Aquel escenario le parecía aburrido como conferencia de científicos. Para un jovencito tan intrépido como él, con asombroso interés por asuntos que suelen aparecer más tarde, acudir 5 horas cada día a ese lugar era un sacrificio que asumirlo le costaba cada vez mayor esfuerzo.
Lo de ese especial carajito no era fácil. Descubrió demasiado rápido los placeres que con su profusa imaginación podía autoproducirse. Eso lo conducía a intentar las travesías más insólitas.
Como las butacas de su curso tenían una especie de mesa que ocultaba la parte baja de su cuerpo, en plena clase hacía exploraciones táctiles que le generaban un promontorio en su entrepiernas.
Lo extraño era que aquellas fantasías no tenían en sus compañeritas su fuente de motivación. A ellas las consideraba niñas desprovistas de destrezas para estar a la altura de su experiencia. Eran sus maestras y las madres de sus amiguitos quienes provocaban sus apetencias de nadar sobre el océano de sus pieles.
Ese derroche de lujuria se llevaba a cabo en el colegio más conservador e hipócrita del pueblo.
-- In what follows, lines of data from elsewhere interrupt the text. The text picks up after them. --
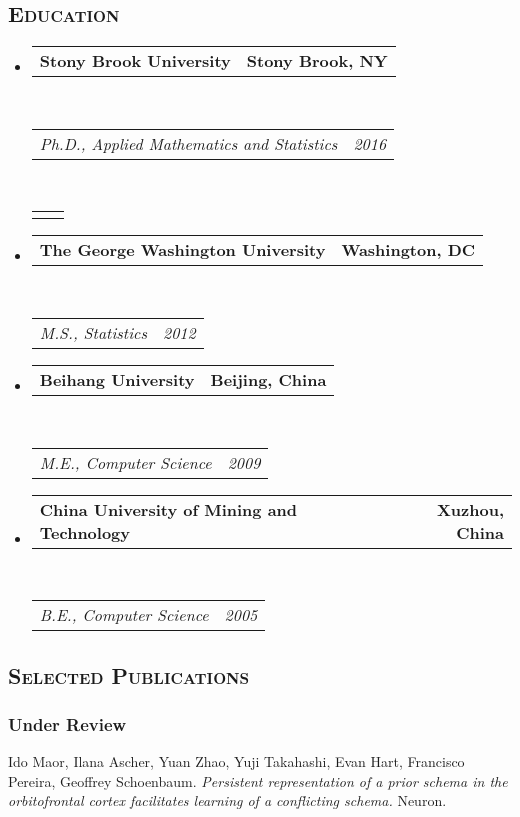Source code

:\documentclass[11pt]{article}
\makeatletter
\newcommand{\headerrow}[2]
{\begin{tabular*}{\linewidth}{l@{\extracolsep{\fill}}r}
	#1 &
	#2 \\
\end{tabular*}}
\makeatother
\begin{document}
\subsection*{\textsc{Education}}
\begin{itemize}
	\parskip=0.1em
    
  	\item 
	\headerrow
		{\textbf{Stony Brook University}}
		{\textbf{Stony Brook, NY}}
	\\
	\headerrow
		{\emph{Ph.D., Applied Mathematics and Statistics}}
		{\emph{2016}}
		\\
	\headerrow
	{
	\quad {\small Advisors: Dr. Hongshik Ahn and Dr. Il Memming Park}
	}
	{}
	\item 
	\headerrow
		{\textbf{The George Washington University}}
		{\textbf{Washington, DC}}
	\\
	\headerrow
		{\emph{M.S., Statistics}}
		{\emph{2012}}
			\item 
	\headerrow
		{\textbf{Beihang University}}
		{\textbf{Beijing, China}}
	\\
	\headerrow
		{\emph{M.E., Computer Science}}
		{\emph{2009}}
    {}
	\item 
	\headerrow
		{\textbf{China University of Mining and Technology}}
		{\textbf{Xuzhou, China}}
	\\
	\headerrow
		{\emph{B.E., Computer Science}}
		{\emph{2005}}
\end{itemize}


\subsection*{\textsc{Selected Publications}}

\subsubsection*{Under Review}
\begin{enumerate}[label={[\arabic*]}]
    \item Ido Maor, Ilana Ascher, Yuan Zhao, Yuji Takahashi, Evan Hart, Francisco Pereira, Geoffrey Schoenbaum. \textit{Persistent representation of a prior schema in the orbitofrontal cortex facilitates learning of a conflicting schema.}
          Neuron.
\end{enumerate}
\end{document}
A la madre superiora, de quien se comentaba que sentía atracción por sus iguales y que sostenía una relación especialísima con la más encopetada profesora, este muchacho empezaba a perturbarle.
Le irritaba que sus diferenciadas actuaciones y sus conductas salpicadas de morbosidad, le contaminara el ambiente falsamente impoluto que se obstinaba en proyectar de su elitista plantel académico.
No se imaginaba el derrotero que iban a tomar los acontecimientos. Llegó, trasladada desde Santo Domingo como castigo por mal comportamiento, la monja que desató los instintos de nuestro personajillo. Lo novedoso resultó ser la acogida que la recién llegada ofrecía a las cada vez más ostensibles insinuaciones de quien era la representación de la precocidad.
La complicidad entre ambos crecía. El centro, del sitio menos deseado, se convirtió en el espacio soñado para quien cada mañana se levantaba con la ilusión de ir a compartir coqueterías con su foco de atracción. Preguntas capciosas le hacía y las respuestas competían en atrevimiento. Conocía al detalle las rutinas de su preferida.
¿Qué ocurría aquella mañana que no aparecía en ninguno de los lugares habituales? Sin pensarlo, tomó el camino que conducía a la zona restringida, donde quedaban los dormitorios de las consagradas. Allí estaba, la ausencia del hábito le sedujo. Al gesto de ella reconoció el permiso para acercarse. Obvio que, para ninguno, fue el primer beso.